*** Opening of DATA BLOCK ***

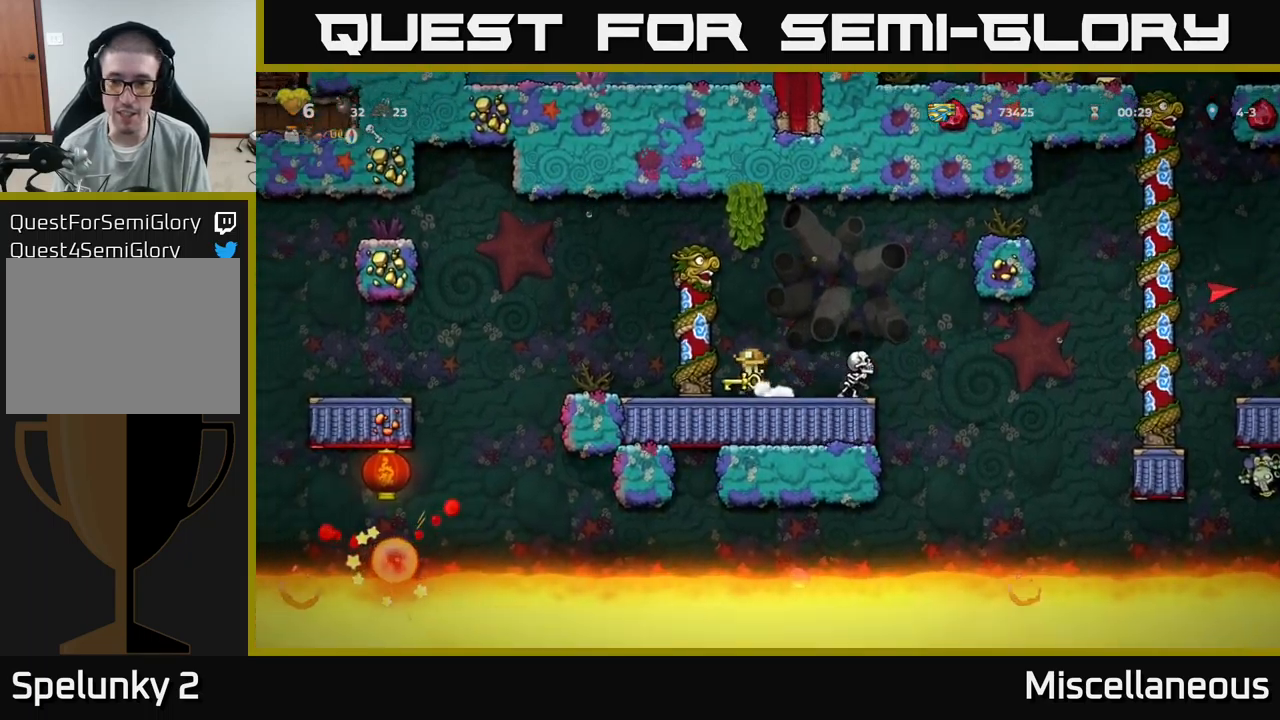
{"dt_ms": 500, "buttons": [], "events": [[184, "DPAD_RIGHT", "down"], [284, "DPAD_RIGHT", "up"]]}
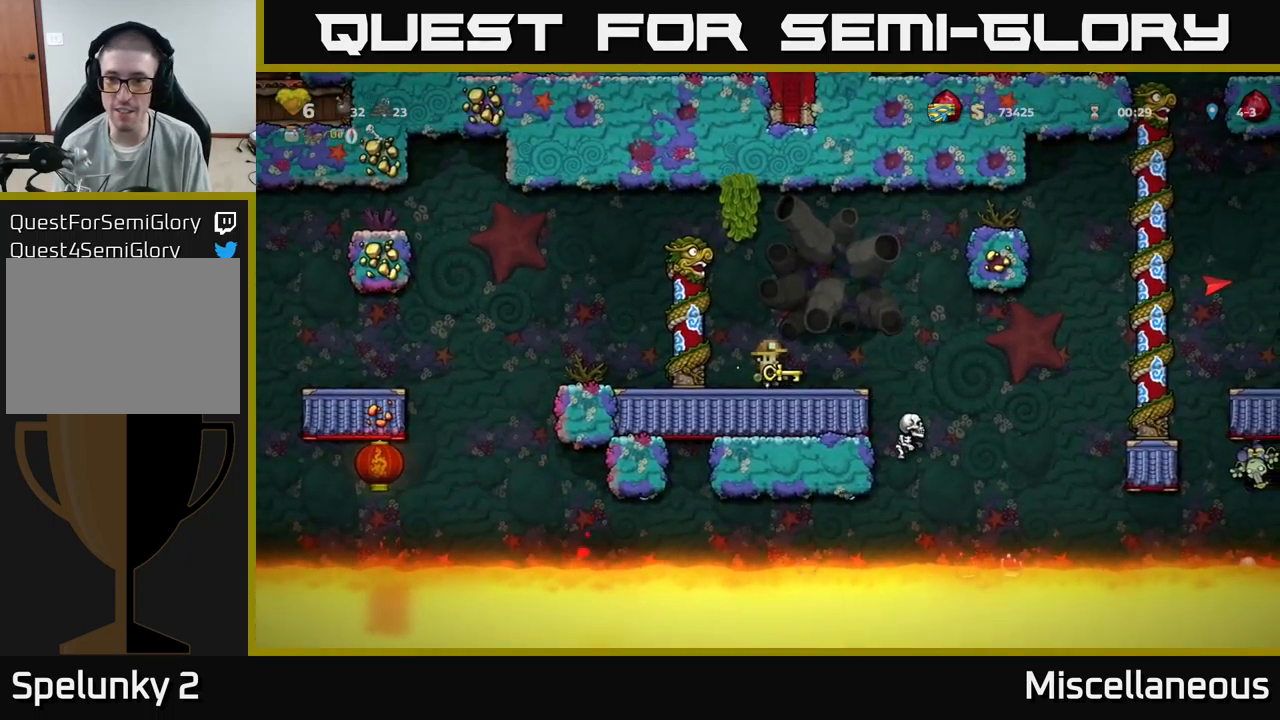
{"dt_ms": 500, "buttons": ["DPAD_RIGHT"], "events": [[450, "DPAD_RIGHT", "down"]]}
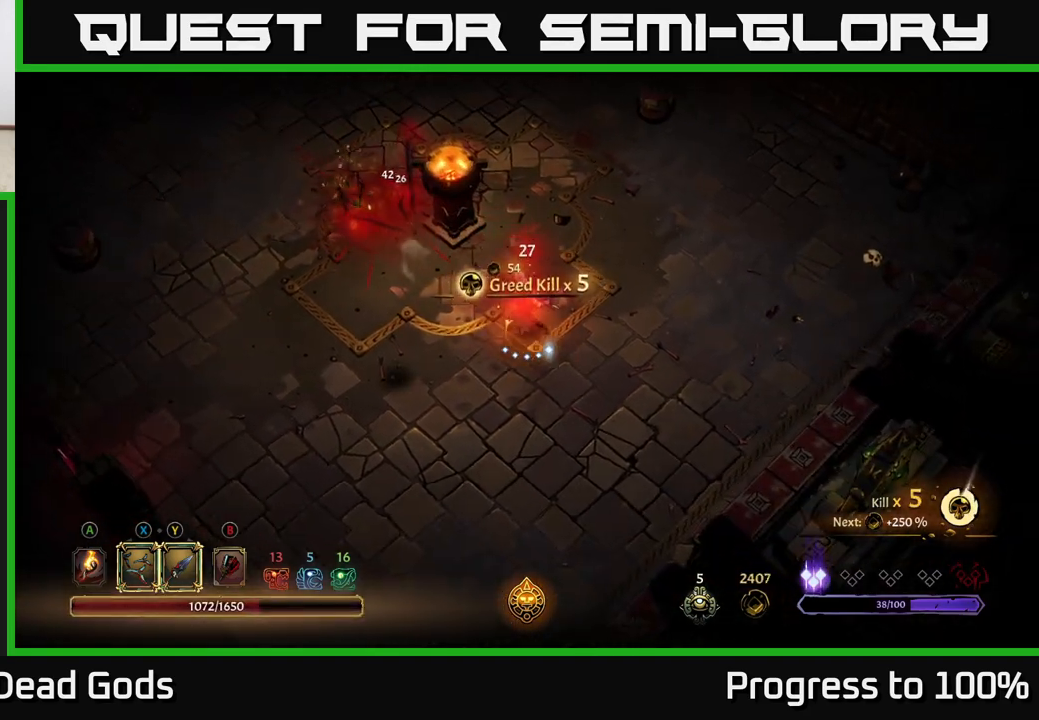
Gameplay with a controller (Xbox layout); each line is a JSON object with the inputs held at the frame after it. "events" lists button and stick changes between this image and that frame as [ms after this image, input, new state], when the widget could be followed in between.
{"buttons": [], "left_stick": "up-left", "right_stick": "center", "events": [[117, "left_stick", "up-right"], [333, "left_stick", "up-left"]]}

*** Close of DATA BLOCK ***

* [WHAT IS REQUIRED]: Leaving every image behind, repeat the data in full and exactly.

* [ANSWER SECTION]:
{"dt_ms": 500, "buttons": [], "events": [[184, "DPAD_RIGHT", "down"], [284, "DPAD_RIGHT", "up"]]}
{"dt_ms": 500, "buttons": ["DPAD_RIGHT"], "events": [[450, "DPAD_RIGHT", "down"]]}
Gameplay with a controller (Xbox layout); each line is a JSON object with the inputs held at the frame after it. "events" lists button and stick changes between this image and that frame as [ms after this image, input, new state], when the widget could be followed in between.
{"buttons": [], "left_stick": "up-left", "right_stick": "center", "events": [[117, "left_stick", "up-right"], [333, "left_stick", "up-left"]]}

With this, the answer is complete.